Worries about the behind-the-scenes assistance becoming public would prove a source of concern after news of Veselnitskaya’s meeting at Trump Tower became public.

Within weeks, she, Akhmetshin, Simpson and others were called before Congress and investigators subpoenaed their emails. Quinn Emmanuel warned Veselnitskaya that the email exchanges could be damaging and urged her to declare them off-limits.

Releasing the messages could result in “a question being raised about BakerHostleter representing Prevezon’s interests well beyond the district court’s disqualification of them as Prevezon’s counsel,” one lawyer wrote.

Veselnitskaya initially shrugged off the issue.

“I can see no reason to worry,” she wrote on Aug. 18.

But five days later, senior Quinn Emanuel lawyer Faith Gay reemphasized the point, arguing that the documents should be kept secret “as it seems to us that it could be your friends at BakerHostetler in a bad light.”

Quinn Emanuel did not respond to a list of questions.

Veselnitskaya’s final response isn’t captured in the messages obtained through the Dossier Center, but she appears to have relented.

The emails between BakerHostetler, Fusion and congressional staffers were never made public.
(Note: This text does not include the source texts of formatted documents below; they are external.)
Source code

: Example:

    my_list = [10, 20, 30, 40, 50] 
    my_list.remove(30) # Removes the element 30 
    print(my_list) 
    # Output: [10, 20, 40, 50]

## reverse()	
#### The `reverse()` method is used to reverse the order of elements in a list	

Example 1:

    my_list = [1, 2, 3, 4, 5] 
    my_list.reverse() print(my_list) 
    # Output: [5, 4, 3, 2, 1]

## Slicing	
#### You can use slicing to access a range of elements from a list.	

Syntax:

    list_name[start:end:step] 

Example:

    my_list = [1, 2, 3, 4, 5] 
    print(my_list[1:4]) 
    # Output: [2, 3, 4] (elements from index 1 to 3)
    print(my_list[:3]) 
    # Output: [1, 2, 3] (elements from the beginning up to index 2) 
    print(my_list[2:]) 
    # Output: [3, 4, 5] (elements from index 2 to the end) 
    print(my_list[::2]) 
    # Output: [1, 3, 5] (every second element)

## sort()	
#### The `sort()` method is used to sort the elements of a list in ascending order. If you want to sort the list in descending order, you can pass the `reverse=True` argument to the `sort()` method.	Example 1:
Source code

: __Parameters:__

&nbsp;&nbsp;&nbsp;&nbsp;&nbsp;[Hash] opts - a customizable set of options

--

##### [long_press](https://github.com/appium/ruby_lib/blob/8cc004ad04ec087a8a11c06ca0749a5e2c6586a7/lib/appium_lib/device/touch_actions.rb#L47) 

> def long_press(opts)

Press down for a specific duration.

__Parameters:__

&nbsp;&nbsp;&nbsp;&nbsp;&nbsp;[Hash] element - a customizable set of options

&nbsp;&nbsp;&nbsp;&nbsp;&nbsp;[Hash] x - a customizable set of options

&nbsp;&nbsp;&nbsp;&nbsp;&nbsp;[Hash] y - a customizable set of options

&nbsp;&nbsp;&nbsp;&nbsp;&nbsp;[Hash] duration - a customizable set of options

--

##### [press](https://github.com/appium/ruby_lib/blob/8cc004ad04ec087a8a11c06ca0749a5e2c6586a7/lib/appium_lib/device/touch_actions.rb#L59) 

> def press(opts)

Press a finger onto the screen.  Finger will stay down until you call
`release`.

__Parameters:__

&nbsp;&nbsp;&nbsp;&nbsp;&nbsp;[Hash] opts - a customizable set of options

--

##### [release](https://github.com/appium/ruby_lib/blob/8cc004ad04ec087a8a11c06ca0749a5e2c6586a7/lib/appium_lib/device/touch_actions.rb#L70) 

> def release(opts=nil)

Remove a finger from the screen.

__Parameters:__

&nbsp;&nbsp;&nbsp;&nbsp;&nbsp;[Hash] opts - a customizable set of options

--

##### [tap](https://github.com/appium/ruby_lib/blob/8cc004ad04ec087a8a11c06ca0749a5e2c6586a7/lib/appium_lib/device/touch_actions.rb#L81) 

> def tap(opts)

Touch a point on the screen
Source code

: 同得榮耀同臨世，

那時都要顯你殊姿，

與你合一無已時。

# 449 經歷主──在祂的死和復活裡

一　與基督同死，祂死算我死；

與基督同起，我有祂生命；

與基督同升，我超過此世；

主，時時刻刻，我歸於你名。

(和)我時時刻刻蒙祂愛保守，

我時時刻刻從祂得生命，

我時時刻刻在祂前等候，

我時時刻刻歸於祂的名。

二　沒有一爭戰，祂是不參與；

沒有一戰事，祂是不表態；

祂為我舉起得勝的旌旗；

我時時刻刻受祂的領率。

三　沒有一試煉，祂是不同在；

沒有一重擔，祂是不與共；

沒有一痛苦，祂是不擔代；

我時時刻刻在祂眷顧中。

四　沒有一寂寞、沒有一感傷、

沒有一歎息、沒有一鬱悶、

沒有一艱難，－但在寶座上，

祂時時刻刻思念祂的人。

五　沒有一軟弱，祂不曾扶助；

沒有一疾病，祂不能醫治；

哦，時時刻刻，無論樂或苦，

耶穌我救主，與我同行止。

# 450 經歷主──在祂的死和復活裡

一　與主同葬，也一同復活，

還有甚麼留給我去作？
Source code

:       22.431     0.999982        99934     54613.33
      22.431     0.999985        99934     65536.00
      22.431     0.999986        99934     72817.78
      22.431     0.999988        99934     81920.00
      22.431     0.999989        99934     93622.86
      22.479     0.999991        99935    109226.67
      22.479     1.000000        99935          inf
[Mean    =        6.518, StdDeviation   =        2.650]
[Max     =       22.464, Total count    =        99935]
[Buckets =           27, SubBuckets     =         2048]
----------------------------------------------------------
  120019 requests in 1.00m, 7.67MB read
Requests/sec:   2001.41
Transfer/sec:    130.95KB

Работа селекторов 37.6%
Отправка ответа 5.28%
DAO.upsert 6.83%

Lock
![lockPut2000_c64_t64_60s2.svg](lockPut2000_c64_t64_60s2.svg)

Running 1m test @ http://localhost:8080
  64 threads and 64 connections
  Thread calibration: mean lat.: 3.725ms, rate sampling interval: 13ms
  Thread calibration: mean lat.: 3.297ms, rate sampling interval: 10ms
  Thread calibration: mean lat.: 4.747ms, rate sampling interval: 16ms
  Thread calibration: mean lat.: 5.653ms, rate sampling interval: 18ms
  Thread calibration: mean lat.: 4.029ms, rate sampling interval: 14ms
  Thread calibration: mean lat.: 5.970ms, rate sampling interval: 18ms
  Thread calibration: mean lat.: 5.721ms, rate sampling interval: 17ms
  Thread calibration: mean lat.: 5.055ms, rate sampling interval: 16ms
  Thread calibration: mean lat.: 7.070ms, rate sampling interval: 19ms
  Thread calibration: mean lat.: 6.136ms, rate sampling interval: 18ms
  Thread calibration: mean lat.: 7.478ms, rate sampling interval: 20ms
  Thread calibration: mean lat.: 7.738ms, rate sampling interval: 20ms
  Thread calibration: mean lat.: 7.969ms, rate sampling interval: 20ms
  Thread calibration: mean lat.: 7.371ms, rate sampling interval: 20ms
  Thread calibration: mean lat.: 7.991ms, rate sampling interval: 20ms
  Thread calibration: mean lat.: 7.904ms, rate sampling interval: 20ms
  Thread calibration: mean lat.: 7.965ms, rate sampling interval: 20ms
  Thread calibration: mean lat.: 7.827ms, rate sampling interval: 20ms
Instead, a two-page email log was produced labeling the material “confidential communication performed at the direction of counsel in anticipation of litigation.”

UNANSWERED QUESTIONS

The emails obtained by AP leave some unanswered questions.

In particular, the Dossier Center’s investigation turned up almost no messages about the Trump Tower meeting, its lead-up or its aftermath. The group said it received only a few messages dealing with the media queries when the meeting became public in mid-2017.

That could lend credence to arguments by the Trump campaign and Veselnitskaya that both sides quickly realized the get-together was a waste of time.

“I wanted to go away as soon as possible,” she told Congress. “And I felt Trump Jr. wanted the same too.”

The messages also carry no hint of the Trump dossier, and nothing in the material challenges Simpson’s testimony that Fusion’s work for Prevezon was kept separate from its work on Trump.

Finally, there’s no mention in the documents of the Russian hack-and-leak operation that began rattling the Democrats immediately following Veselnitskaya’s visit.

The only hints of cyberespionage in the documents appear to revolve around concerns that Veselnitskaya or members of her entourage might have their messages hacked by others.

About a week before the Trump Tower meeting, for example, Veselnitskaya’s translator warned Arakelian, the owner of HRAGI, the adoption group, that their emails were vulnerable and suggested switching to more secure channels.

“We need to think about how to send files via Telegram, Signal or PGP,” he said.

Angela Charlton, Francesca Ebel and Varya Kudryavtseva in Moscow, Justin Myers in Chicago and Desmond Butler in Washington contributed to this report.

EDITOR’S NOTE — Raphael Satter’s father, David Satter, is a Russia specialist who has been critical both of the Kremlin and of the Fusion GPS-commissioned dossier on President Donald Trump. He was involved in a 2011 arbitration claim against filmmaker Andrei Nekrasov over the production of a documentary. A subsequent film by Nekrasov, which was critical of British investor Bill Browder, was promoted by Natalia Veselnitskaya.